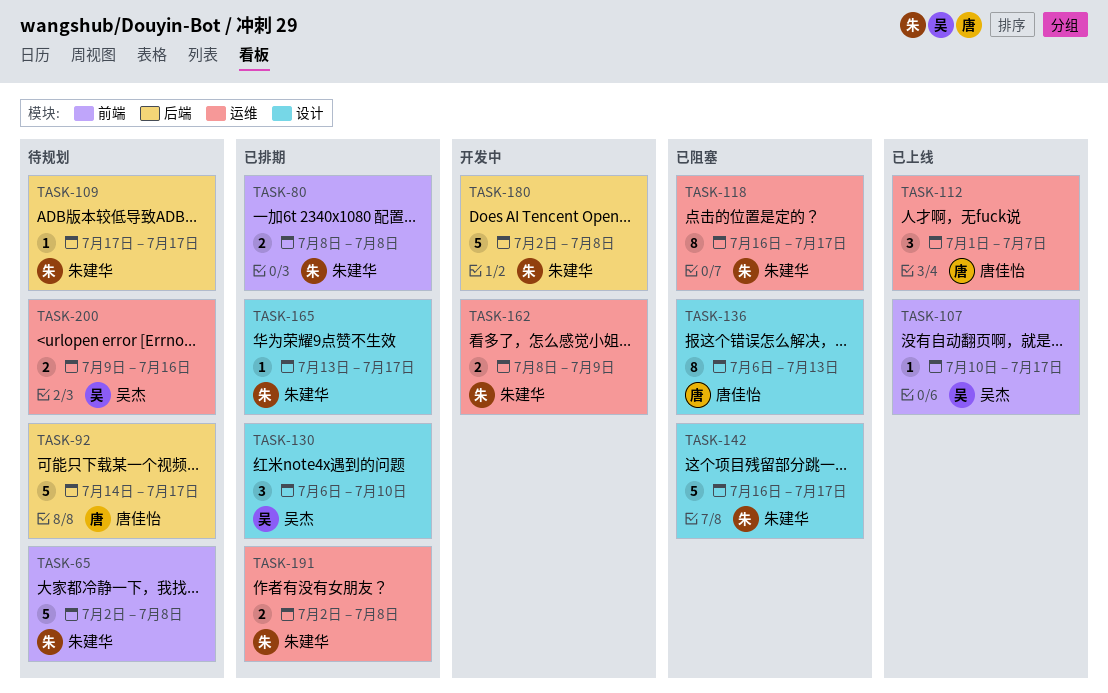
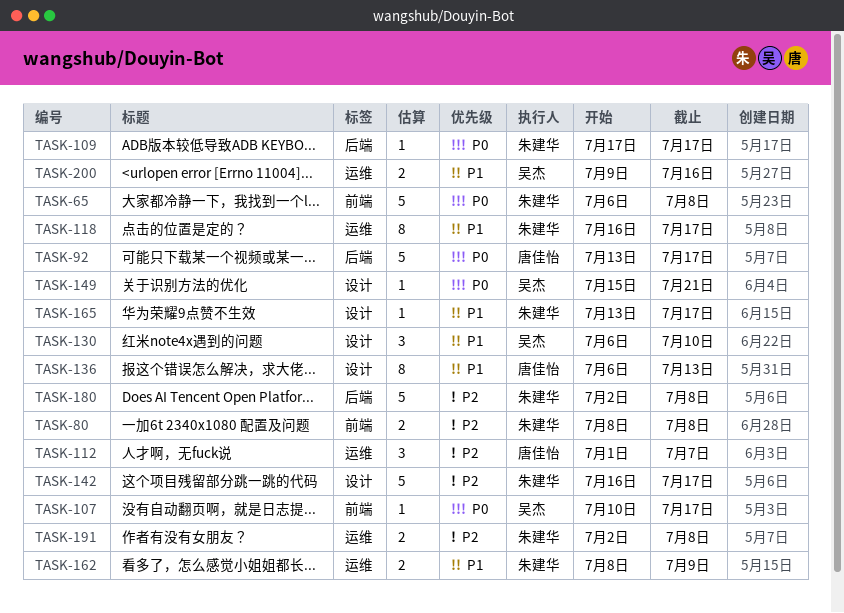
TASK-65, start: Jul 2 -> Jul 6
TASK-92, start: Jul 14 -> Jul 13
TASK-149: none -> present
--
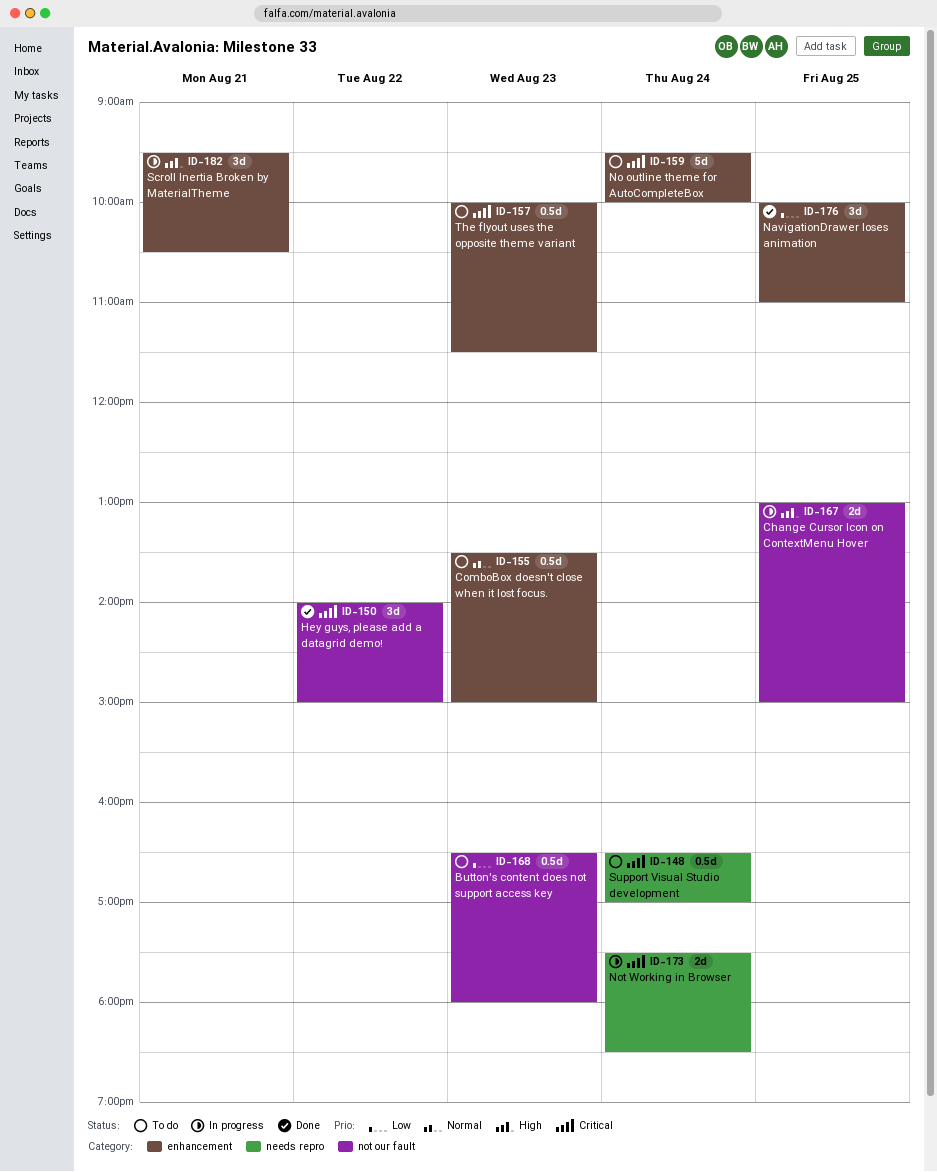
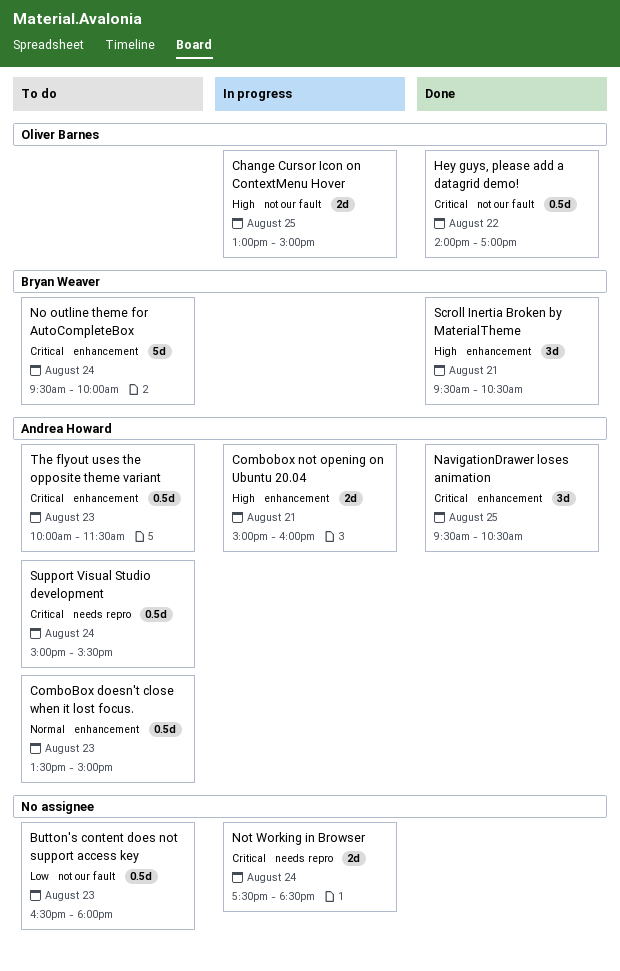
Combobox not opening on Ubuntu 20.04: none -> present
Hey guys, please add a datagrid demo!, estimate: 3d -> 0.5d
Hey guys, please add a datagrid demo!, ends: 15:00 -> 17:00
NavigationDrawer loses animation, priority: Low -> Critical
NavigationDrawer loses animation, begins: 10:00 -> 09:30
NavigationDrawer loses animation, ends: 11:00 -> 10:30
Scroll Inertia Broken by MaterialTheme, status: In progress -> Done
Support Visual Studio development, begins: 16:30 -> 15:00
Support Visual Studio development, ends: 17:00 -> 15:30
* * *
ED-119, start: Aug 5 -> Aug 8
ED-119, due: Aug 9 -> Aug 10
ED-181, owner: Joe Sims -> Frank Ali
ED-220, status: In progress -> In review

*Your instructions*:
Pick out, from the lines above, every one that contains the string "none".

*Written answer*:
TASK-149: none -> present
Combobox not opening on Ubuntu 20.04: none -> present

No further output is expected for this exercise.